Albino – True albino hedgehogs have no colouration on them at all, not their nose, mask, ears or spine – it is all pink and white. Their spines are all white, and they have red eyes. Not all red eyed hedgehogs are albino, for example the Apricot is not albino, despite having ruby eyes.
Cinnicot – Cinnicot have white spines with light beige and cinnamon banded, making them lighter than chocolate hedgehogs. They have a light face and mask.
Apricot – Apricot are lighter than cinnicot again, with a pink nose and unmasked face. They have red eyes.
We don’t specifically breed for colour here at Reptile Cymru. We select the parents based on good health, strong genes and ensuring they are unrelated rather than aiming for specific colour outcomes.

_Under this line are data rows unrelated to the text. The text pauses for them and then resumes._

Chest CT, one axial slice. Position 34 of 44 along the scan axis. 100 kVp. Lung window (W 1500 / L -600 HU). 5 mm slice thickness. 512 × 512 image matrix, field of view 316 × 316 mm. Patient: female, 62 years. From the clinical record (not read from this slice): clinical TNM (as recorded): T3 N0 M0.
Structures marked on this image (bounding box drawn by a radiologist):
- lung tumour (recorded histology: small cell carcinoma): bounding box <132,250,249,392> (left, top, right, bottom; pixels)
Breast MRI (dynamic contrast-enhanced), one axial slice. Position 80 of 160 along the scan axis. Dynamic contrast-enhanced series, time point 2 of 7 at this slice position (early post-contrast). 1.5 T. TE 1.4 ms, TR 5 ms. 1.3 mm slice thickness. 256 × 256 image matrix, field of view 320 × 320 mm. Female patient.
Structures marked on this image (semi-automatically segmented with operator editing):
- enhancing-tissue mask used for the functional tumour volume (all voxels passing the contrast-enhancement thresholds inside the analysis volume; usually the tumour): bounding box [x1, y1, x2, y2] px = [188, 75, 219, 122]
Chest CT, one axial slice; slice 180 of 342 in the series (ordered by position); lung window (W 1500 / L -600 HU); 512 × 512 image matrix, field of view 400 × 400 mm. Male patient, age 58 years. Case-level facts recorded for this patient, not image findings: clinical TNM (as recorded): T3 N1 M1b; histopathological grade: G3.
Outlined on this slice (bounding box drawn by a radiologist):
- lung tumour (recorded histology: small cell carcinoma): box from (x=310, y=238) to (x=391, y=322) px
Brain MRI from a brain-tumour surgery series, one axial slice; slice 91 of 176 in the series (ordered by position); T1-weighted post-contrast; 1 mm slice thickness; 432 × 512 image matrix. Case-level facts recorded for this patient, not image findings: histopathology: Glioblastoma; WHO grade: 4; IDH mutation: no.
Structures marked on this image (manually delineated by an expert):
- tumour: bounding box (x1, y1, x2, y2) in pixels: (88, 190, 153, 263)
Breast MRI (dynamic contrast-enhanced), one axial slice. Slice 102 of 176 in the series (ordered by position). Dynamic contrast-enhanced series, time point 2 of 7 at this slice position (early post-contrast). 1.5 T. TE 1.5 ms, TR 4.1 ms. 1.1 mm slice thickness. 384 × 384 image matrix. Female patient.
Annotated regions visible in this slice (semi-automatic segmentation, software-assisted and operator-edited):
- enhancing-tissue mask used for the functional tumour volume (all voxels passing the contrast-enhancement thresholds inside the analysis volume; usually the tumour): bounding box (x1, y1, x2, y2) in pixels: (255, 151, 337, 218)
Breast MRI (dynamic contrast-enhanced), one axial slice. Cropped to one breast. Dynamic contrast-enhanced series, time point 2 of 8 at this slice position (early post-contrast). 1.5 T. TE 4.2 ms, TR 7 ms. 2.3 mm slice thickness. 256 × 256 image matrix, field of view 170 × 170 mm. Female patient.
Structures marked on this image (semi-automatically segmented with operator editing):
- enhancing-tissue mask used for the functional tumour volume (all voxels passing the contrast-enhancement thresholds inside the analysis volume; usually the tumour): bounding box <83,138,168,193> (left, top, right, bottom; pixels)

The gene pool in the UK is quite small, and one thing I worry about when using a small genetic pool to create specific colours is that there will not be enough genetic diversity to ensure good health over many generations.
When buying any hedgehog it’s always good to feel confident that the breeder has the best health not just of the parents and these offspring, but the future of hedgehog keeping in the UK in mind as well.
Conclusion, do African Pygmy Hedgehog Make Good Pets?
African Pygmy Hedgehogs are easy to care for and make an excellent exotic pet. They’re an alternative to a rabbit or guinea pig, but really no extra work when you’ve ensured you have the correct setup. Like any animal they do require time and will be best suited to someone who can spend at least thirty minutes a day on handling and care, but I think they make an absolutely fantastic pet for those who decide to keep them.